Ein Eigentümer steht gegenüber einem Mieter in der Pflicht, alle vorausgezahlten Kosten einmal jährlich abzurechnen. Dazu muss die Nebenkostenabrechnung bestimmte Kriterien erfüllen:

  • Abrechnungszeitraum (nicht länger als 12 Monate)
  • Abrechnungsfrist (binnen 12 Monaten nach Ablauf des Abrechnungszeitraumes)
  • Verständlichkeit und Transparenz
  • Schriftliche Übermittlung an die Mieter per Brief, Fax oder E-Mail

Wichtig: Normalerweise stimmen Beginn eines Mietverhältnisses und der Abrechnungszeitraum nicht überein. Deshalb muss immer zeitanteilig abgerechnet werden. Ausnahme: verbrauchsabhängige Nebenkosten!

Pflichtangaben

  • Bezeichnung der Wohnung sowie der dort dauerhaft wohnenden Personen
  • Exakter Abrechnungszeitraum
  • Gesamtkosten pro Haus bzw. Wirtschaftseinheit für alle Kostenarten
  • Verteilerschlüssel pro Kostenart
  • Errechnete Kosten pro Einheit
  • Gesamtsumme der Kosten für eine Einheit
  • Gesamtsumme der geleisteten Vorauszahlungen
  • Differenz aus der Gesamtsumme der Kosten für eine Einheit und der Gesamtsumme der geleisteten Vorauszahlungen
  • Kenntlichmachung, ob es sich für den Mieter um eine Erstattung oder eine Nachzahlung handelt

Wichtig: Fehlt eine dieser Angaben, ist die Nebenkostenabrechnung unwirksam!

Fehlerhafte Nebenkostenabrechnung

Bei der Nebenkostenabrechnung müssen eine Reihe formaler und inhaltlicher Punkte beachtet werden. Schnell schleichen sich Fehler ein, die seitens der Mieter, aber auch Vermieter reklamiert werden können. Reklamiert ein Mieter die Abrechnung, so ist der erste Schritt für den Vermieter das Prüfen der Nebenkostenabrechnung auf Richtigkeit! Erst danach können weitere Schritte eingeleitet werden.
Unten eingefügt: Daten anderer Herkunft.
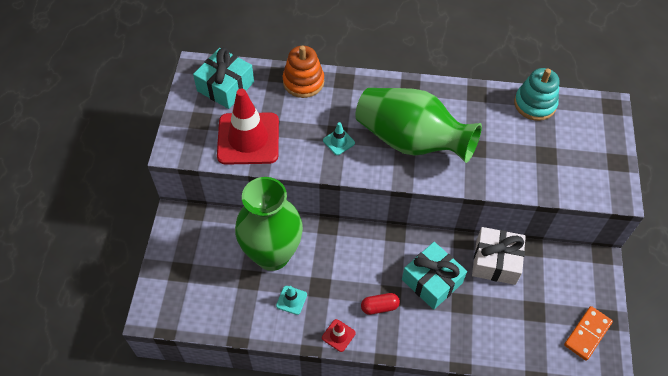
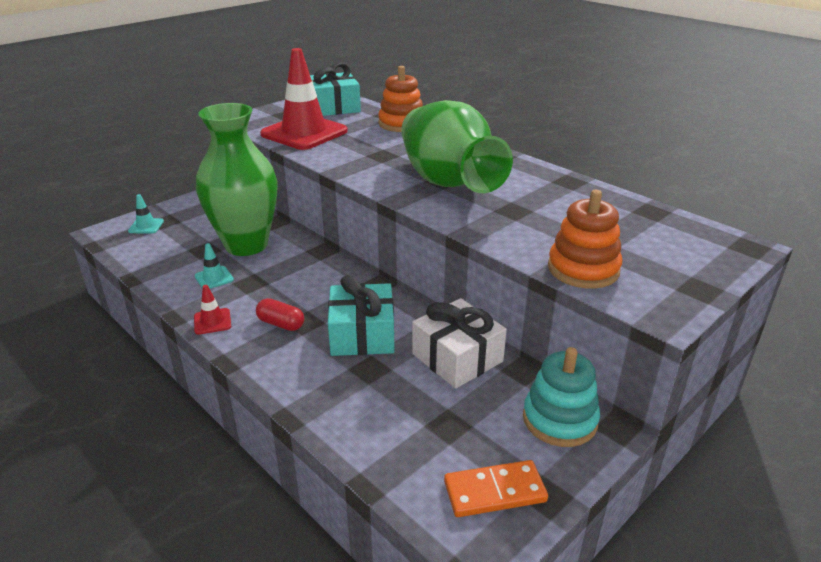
camera: 40 degrees right, 25 degrees down
turquoise traffic cone [323,122,355,155] -> turquoise traffic cone moved to [128,194,164,234]
turquoise stacking toy [514,68,559,121] -> turquoise stacking toy moved to [523,347,600,447]
none -> orange stacking toy [548,190,622,289]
Sollte die Reklamation jedoch unberechtigt sein, empfiehlt sich eine Erläuterung sowie die Zurückweisung des Widerspruchs.
Stehen zwei widersprüchliche Meinungen im Raum, ist der letzte Ausweg eine gerichtliche Klärung des Sachverhalts. Achtung: Bedenken Sie hier gegebenenfalls eine enorme finanzielle Belastung!

Einsichtnahme in Originalbelege

Einsichtnahme in Originalbelege

Mieter haben Anspruch auf Einsichtnahme in die Originalbelege. Dieses Recht sollte in jeder Nebenkostenabrechnung kenntlich gemacht werden. Fordert der Mieter jedoch die Aushändigung von Kopien, so hat er die Kosten selbst zu tragen.

 

Wichtig: Auch Nebenkosten leerstehender Wohnungen müssen in der Nebenkostenabrechnung berücksichtigt werden. Diese Kosten dürfen jedoch nicht auf die übrigen Mieter des Hauses verteilt werden. Der Eigentümer ist verpflichtet, diese selbst zu tragen.